Thursday, October 03, 2024
33.0°F

Idaho game guides indicted for illegal mountain lion hunts

by STAFF REPORT
Staff Report | October 3, 2024 1:00 AM

A federal grand jury in Pocatello indicted three big game guides who allegedly guided illegal hunts, resulting in the kills of at least 11 mountain lions in Idaho, the U.S. Attorney’s Office announced Wednesday.

Chad Michael Kulow, 44, of Kuna, is charged with one count of conspiracy and 11 counts of Lacey Act violations, all felonies. Andrea May Major, 44, also of Kuna, is charged with one count of conspiracy and six Lacey Act violations, all felonies. LaVoy Linton Eborn, 47, of Paris, Idaho, faces one count of conspiracy and seven Lacey Act violations, all felonies. 

The three defendants entered not guilty pleas Sept. 30 in federal court. 

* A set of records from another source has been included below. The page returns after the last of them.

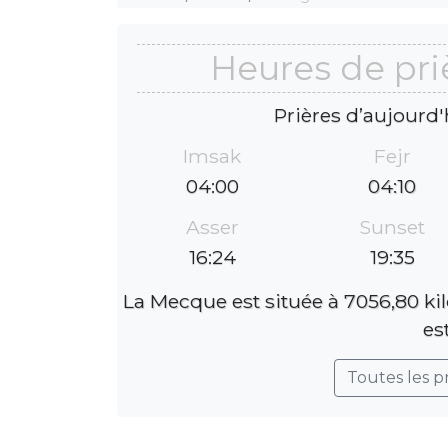
Heures de pri
Prières d’aujourd'
Imsak
Fejr
04:00
04:10
Asser
Sunset
16:24
19:35
La Mecque est située à 7056,80 ki
es
Toutes les p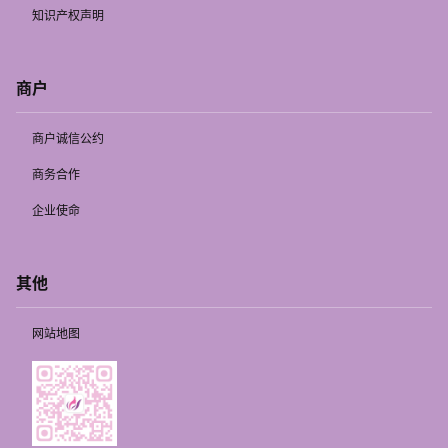
知识产权声明
商户
商户诚信公约
商务合作
企业使命
其他
网站地图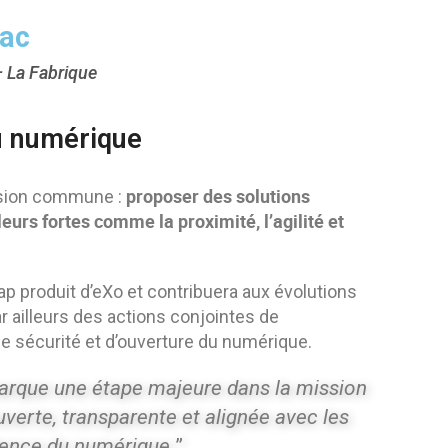
lac
 La Fabrique
du numérique
proposer des solutions
ision commune :
urs fortes comme la proximité, l’agilité et
p produit d’eXo et contribuera aux évolutions
 ailleurs des actions conjointes de
e sécurité et d’ouverture du numérique.
arque une étape majeure dans la mission
verte, transparente et alignée avec les
lience du numérique
”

The Lacey Act is a conservation law prohibiting trade in wildlife, fish and plants that have been illegally taken, possessed, transported or sold. The alleged Lacey Act violations are punishable by up to five years in federal prison, a maximum fine of $250,000 and up to three years of supervised release. 

The charges stem from 2021, when Kulow, Major and Eborn were licensed guides in the state of Idaho, employed by a licensed outfitter, according to the U.S. Attorney’s Office. 

In late 2021, the trio allegedly began illegally acting in the capacity of outfitters by independently booking mountain hunting clients, accepting direct payment and guiding hunts in southeast Idaho and Wyoming, outside the federally permitted outfitting service for which they worked. 

Between December 2021 and February 2022, the three big game guides allegedly unlawfully sold hunts and carried out guiding activities on the Caribou-Targhee National Forest in southeast Idaho and the Bridger-Teton National Forest in western Wyoming. 

The illegally guided hunts resulted in the kills of at least 11 mountain lions in Idaho, according to federal prosecutors, as well as a Boone and Crokett record mountain lion in western Wyoming. 

Several big game mortality reports were falsely submitted to Idaho Fish and Game with inaccurate outfitter business information, the U.S. Attorney’s Office said, and at least three mountain lions were shipped directly to Texas, without having been presented to Idaho Fish and Game for completion of the required big game mortality reports. 

Mountain lions killed during the hunts were transported from national forest land to or from Idaho, Utah, Wyoming, Montana, Alaska, Texas and North Carolina, which prosecutors said violated the Lacey Act and multiple Idaho laws. 

A jury trial in the case is scheduled for Nov. 18 in Pocatello.